Start of Input records
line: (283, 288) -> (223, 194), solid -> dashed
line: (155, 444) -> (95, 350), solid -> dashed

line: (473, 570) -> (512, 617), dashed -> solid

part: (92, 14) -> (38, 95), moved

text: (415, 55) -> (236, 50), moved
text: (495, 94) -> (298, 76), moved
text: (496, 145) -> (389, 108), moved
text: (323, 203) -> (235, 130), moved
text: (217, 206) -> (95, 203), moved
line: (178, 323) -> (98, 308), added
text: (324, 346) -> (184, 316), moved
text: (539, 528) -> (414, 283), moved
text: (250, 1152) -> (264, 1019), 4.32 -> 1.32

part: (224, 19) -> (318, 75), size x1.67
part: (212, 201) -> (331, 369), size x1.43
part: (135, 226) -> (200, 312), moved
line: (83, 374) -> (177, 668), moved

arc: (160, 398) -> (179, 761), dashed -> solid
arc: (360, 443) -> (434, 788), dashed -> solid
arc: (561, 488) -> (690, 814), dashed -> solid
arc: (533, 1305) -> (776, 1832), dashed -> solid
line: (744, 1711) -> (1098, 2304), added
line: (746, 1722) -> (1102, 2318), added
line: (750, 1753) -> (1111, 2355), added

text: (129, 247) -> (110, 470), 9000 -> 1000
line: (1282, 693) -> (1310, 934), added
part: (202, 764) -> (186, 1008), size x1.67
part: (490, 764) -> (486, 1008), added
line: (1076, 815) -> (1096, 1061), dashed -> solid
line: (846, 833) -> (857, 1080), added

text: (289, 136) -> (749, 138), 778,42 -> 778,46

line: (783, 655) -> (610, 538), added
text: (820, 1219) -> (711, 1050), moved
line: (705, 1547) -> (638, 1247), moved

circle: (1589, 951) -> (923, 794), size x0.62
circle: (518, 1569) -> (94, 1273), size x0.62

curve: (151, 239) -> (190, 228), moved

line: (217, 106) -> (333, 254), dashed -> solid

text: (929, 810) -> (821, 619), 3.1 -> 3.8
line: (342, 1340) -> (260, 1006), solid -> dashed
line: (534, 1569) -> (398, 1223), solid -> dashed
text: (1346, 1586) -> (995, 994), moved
End of Input records
Reproduce the line containing "curve: (151, 239) -> (190, 228), moved" and every line after it. Stop at the last line of the records, and add nothing.

Result of this exercise
curve: (151, 239) -> (190, 228), moved

line: (217, 106) -> (333, 254), dashed -> solid

text: (929, 810) -> (821, 619), 3.1 -> 3.8
line: (342, 1340) -> (260, 1006), solid -> dashed
line: (534, 1569) -> (398, 1223), solid -> dashed
text: (1346, 1586) -> (995, 994), moved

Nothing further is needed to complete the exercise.